The following biographical sketch is adapted from
the "News of the Church: Elder Horacio A. Tenorio of the Second Quorum
of the Seventy" published in the Ensign May 1989 on the occasion
of Elder Tenorio's call to the Second Quorum of the Seventy.
Horacio Tenorio laughed when his wife, Maria Teresa,
told him that she had made an appointment to meet with some missionaries
at her mother’s house and that he had to go there with her to help refute
their religious claims.
He went with her every day, for three and a half
months, to hear the doctrine they taught. But instead of opposing the Church,
his wife came to feel that she had found the truth. He kept studying the
gospel long after his wife knew she should join the Church. Then one night
as he read the scriptures, “I felt the Spirit of the Lord, and it told
me that everything the missionaries had taught was the truth.” He woke
his wife to say, “Let’s be baptized. I’m ready.”
On July 26, it will be twenty years since Elder Horacio
A. Tenorio of the new Second Quorum of the Seventy joined the Church with
his wife. During most of those years, he has been deeply involved in Church
service as branch president, bishop, counselor in a stake presidency, stake
president, Regional Representative over five regions, president of the
Mexico Torreon Mission, and—most recently—Regional Representative over
seven regions along Mexico’s west coast.
Elder Tenorio says the organization of the Second
Quorum of the Seventy is a historic event that will bring blessings to
Latter-day Saints throughout the world. This will be particularly beneficial
in Mexico, where growth of the Church has greatly increased the work load
of leaders.
Despite the rapid pace of Church growth in Mexico
in recent years, Elder Tenorio says, “I believe it’s barely beginning.”
In ten years, he points out, Mexico will have more than thirty thousand
returned missionaries to swell the Church’s leadership corps, and there
is the potential for Mexico’s ninety-six stakes to become two hundred or
more.
Part of his enthusiasm about Church growth in Mexico
stems from the enjoyment he finds in serving others. “He loves and respects
people, and it’s satisfying to me that he will have this opportunity to
serve,” says Sister Tenorio. Through the years of their membership, both
have grown through serving in Church callings. “Service has helped me always
to be closer to the Lord,” Maria Tenorio says.
Horacio Tenorio was born in Mexico’s capital city
on 6 March 1936, a son of Leopoldo Horacio Tenorio, a chemist, and Blanca
Otilia Tenorio, a journalist. When Horacio was ten, his parents moved the
family to Ciudad Obregon, in the state of
Sonora. There he grew up and met Maria. They were married on 25 July
1957, then moved to Mexico City. That is where their three daughters, Maria
Teresa, Monica, and Maria del Rocio, were born.
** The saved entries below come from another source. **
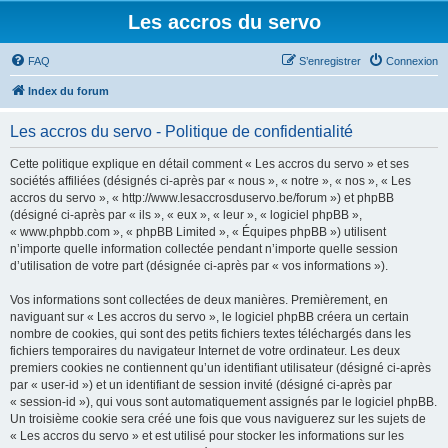
Les accros du servo
FAQ
S’enregistrer
Connexion
Index du forum
Les accros du servo - Politique de confidentialité
Cette politique explique en détail comment « Les accros du servo » et ses
sociétés affiliées (désignés ci-après par « nous », « notre », « nos », « Les
accros du servo », « http://www.lesaccrosduservo.be/forum ») et phpBB
(désigné ci-après par « ils », « eux », « leur », « logiciel phpBB »,
« www.phpbb.com », « phpBB Limited », « Équipes phpBB ») utilisent
n’importe quelle information collectée pendant n’importe quelle session
d’utilisation de votre part (désignée ci-après par « vos informations »).
Vos informations sont collectées de deux manières. Premièrement, en
naviguant sur « Les accros du servo », le logiciel phpBB créera un certain
nombre de cookies, qui sont des petits fichiers textes téléchargés dans les
fichiers temporaires du navigateur Internet de votre ordinateur. Les deux
premiers cookies ne contiennent qu’un identifiant utilisateur (désigné ci-après
par « user-id ») et un identifiant de session invité (désigné ci-après par
« session-id »), qui vous sont automatiquement assignés par le logiciel phpBB.
Un troisième cookie sera créé une fois que vous naviguerez sur les sujets de
« Les accros du servo » et est utilisé pour stocker les informations sur les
When the Tenorios were first married, Brother Tenorio
sold cars and trucks. He later became manager of purchasing and sales for
an electrical cable company. For ten years he was manager of purchasing,
then director of materials management for the Church in Mexico. After serving
as mission president from 1982 to 1985, he started a business distributing
ice-cream flavorings, then another distributing irrigation systems.
His daughter Maria Teresa (Mrs. Kent) Player, now
of South Carolina, recognizes her father’s many strengths. Even so, his
calling took her by surprise because there are so many fine leaders in
Mexico, she says. “You don’t think this kind of thing will happen. But
I’m very proud of him.”
Her father’s ability to work hard will help in his
calling, she explains. “When he sets his mind to do something, he does
it.”
The ability to work hard, coupled with a desire to
be firm in obedience, are two of the strengths he offers in his calling,
Elder Tenorio says. He has confidence that he can receive help when it
is needed. “I know that when I am serving the Lord, He will never leave
me alone.”
Elder Tenorio faithfully fulfilled his five-year call
to the Second Quorum of the Seventy and was honorably released October
1, 1994. He became a sealer in the Mexico City Mexico Temple while his wife also served as a Temple Ordinance worker and was called to teach the Gospel Doctrine Class in Sunday School.
The September 1, 2007 edition of the Church News announced that Elder Tenorio and his wife were called to three year terms as President and Matron of the Monterey Mexico Temple, their service to begin November 1 of the same year.